Task inputs:
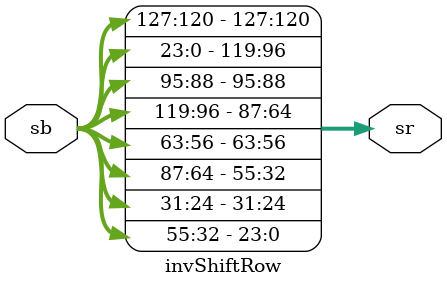
<source format=v>

module invShiftRow(sb, sr);

input [127:0] sb;
output [127:0] sr;

//1st column
assign    sr[127:120] = sb[127:120];
assign    sr[119:112] = sb[23:16];
assign    sr[111:104] = sb[15:8];
assign    sr[103:96]  = sb[7:0];

//2nd column
assign    sr[95:88]  = sb[95:88];
assign    sr[87:80] = sb[119:112];
assign    sr[79:72] = sb[111:104];
assign    sr[71:64] = sb[103:96];

// 3rd column
assign    sr[63:56] = sb[63:56];
assign    sr[55:48] = sb[87:80];
assign    sr[47:40] = sb[79:72];
assign    sr[39:32] = sb[71:64];

//4rth column
assign    sr[31:24] = sb[31:24];
assign    sr[23:16] = sb[55:48];
assign    sr[15:8]  = sb[47:40];
assign    sr[7:0]   = sb[39:32];

endmodule
</source>
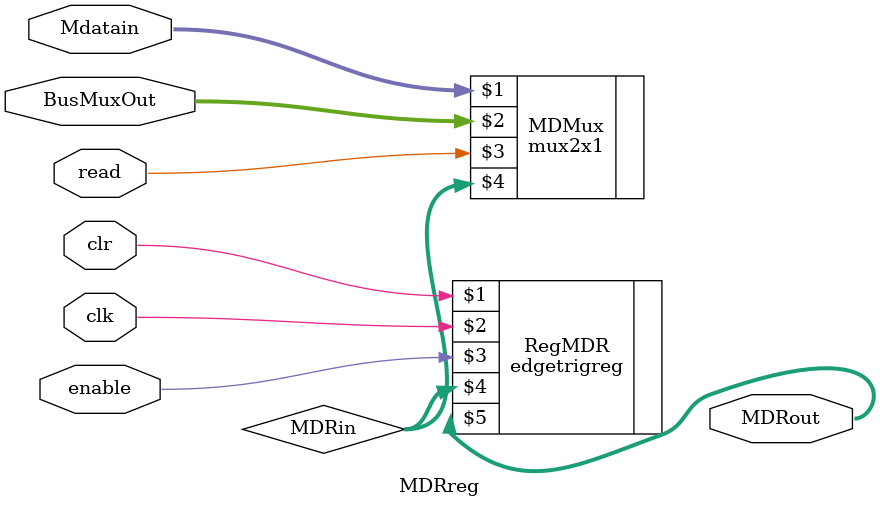
<source format=v>
module MDRreg (clr, clk, enable, Mdatain, BusMuxOut, read, MDRout);
    input clr, clk, enable, read;
    input [31:0] Mdatain, BusMuxOut;
    output  wire [31:0] MDRout;
	
    wire [31:0] MDRin;
    mux2x1 MDMux (Mdatain, BusMuxOut, read, MDRin);
    edgetrigreg RegMDR (clr, clk, enable, MDRin, MDRout);
		
endmodule 
</source>
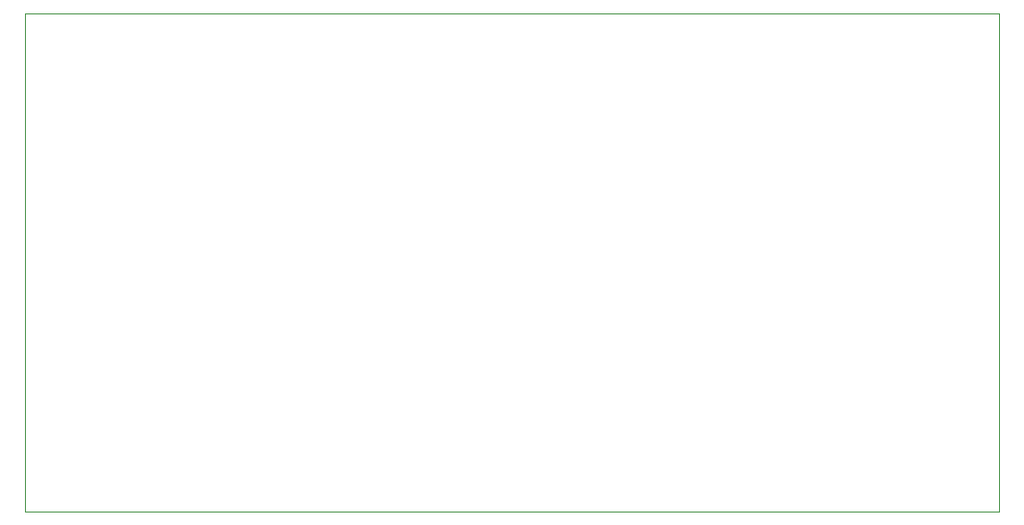
<source format=gbr>
%TF.GenerationSoftware,KiCad,Pcbnew,7.0.9*%
%TF.CreationDate,2024-12-25T11:05:57-08:00*%
%TF.ProjectId,ESP32btCWKeyBrd_Kicad Files,45535033-3262-4744-9357-4b6579427264,rev?*%
%TF.SameCoordinates,Original*%
%TF.FileFunction,Profile,NP*%
%FSLAX46Y46*%
G04 Gerber Fmt 4.6, Leading zero omitted, Abs format (unit mm)*
G04 Created by KiCad (PCBNEW 7.0.9) date 2024-12-25 11:05:57*
%MOMM*%
%LPD*%
G01*
G04 APERTURE LIST*
%TA.AperFunction,Profile*%
%ADD10C,0.100000*%
%TD*%
G04 APERTURE END LIST*
D10*
X91700000Y-69538000D02*
X177540000Y-69538000D01*
X177540000Y-113538000D01*
X91700000Y-113538000D01*
X91700000Y-69538000D01*
M02*

</source>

Task details:
Would you retype the entries above in full, exactly as written, minus the pictures?

Output for this task:
<source format=v>

module invShiftRow(sb, sr);

input [127:0] sb;
output [127:0] sr;

//1st column
assign    sr[127:120] = sb[127:120];
assign    sr[119:112] = sb[23:16];
assign    sr[111:104] = sb[15:8];
assign    sr[103:96]  = sb[7:0];

//2nd column
assign    sr[95:88]  = sb[95:88];
assign    sr[87:80] = sb[119:112];
assign    sr[79:72] = sb[111:104];
assign    sr[71:64] = sb[103:96];

// 3rd column
assign    sr[63:56] = sb[63:56];
assign    sr[55:48] = sb[87:80];
assign    sr[47:40] = sb[79:72];
assign    sr[39:32] = sb[71:64];

//4rth column
assign    sr[31:24] = sb[31:24];
assign    sr[23:16] = sb[55:48];
assign    sr[15:8]  = sb[47:40];
assign    sr[7:0]   = sb[39:32];

endmodule
</source>
<source format=v>
module MDRreg (clr, clk, enable, Mdatain, BusMuxOut, read, MDRout);
    input clr, clk, enable, read;
    input [31:0] Mdatain, BusMuxOut;
    output  wire [31:0] MDRout;
	
    wire [31:0] MDRin;
    mux2x1 MDMux (Mdatain, BusMuxOut, read, MDRin);
    edgetrigreg RegMDR (clr, clk, enable, MDRin, MDRout);
		
endmodule 
</source>
<source format=gbr>
%TF.GenerationSoftware,KiCad,Pcbnew,7.0.9*%
%TF.CreationDate,2024-12-25T11:05:57-08:00*%
%TF.ProjectId,ESP32btCWKeyBrd_Kicad Files,45535033-3262-4744-9357-4b6579427264,rev?*%
%TF.SameCoordinates,Original*%
%TF.FileFunction,Profile,NP*%
%FSLAX46Y46*%
G04 Gerber Fmt 4.6, Leading zero omitted, Abs format (unit mm)*
G04 Created by KiCad (PCBNEW 7.0.9) date 2024-12-25 11:05:57*
%MOMM*%
%LPD*%
G01*
G04 APERTURE LIST*
%TA.AperFunction,Profile*%
%ADD10C,0.100000*%
%TD*%
G04 APERTURE END LIST*
D10*
X91700000Y-69538000D02*
X177540000Y-69538000D01*
X177540000Y-113538000D01*
X91700000Y-113538000D01*
X91700000Y-69538000D01*
M02*

</source>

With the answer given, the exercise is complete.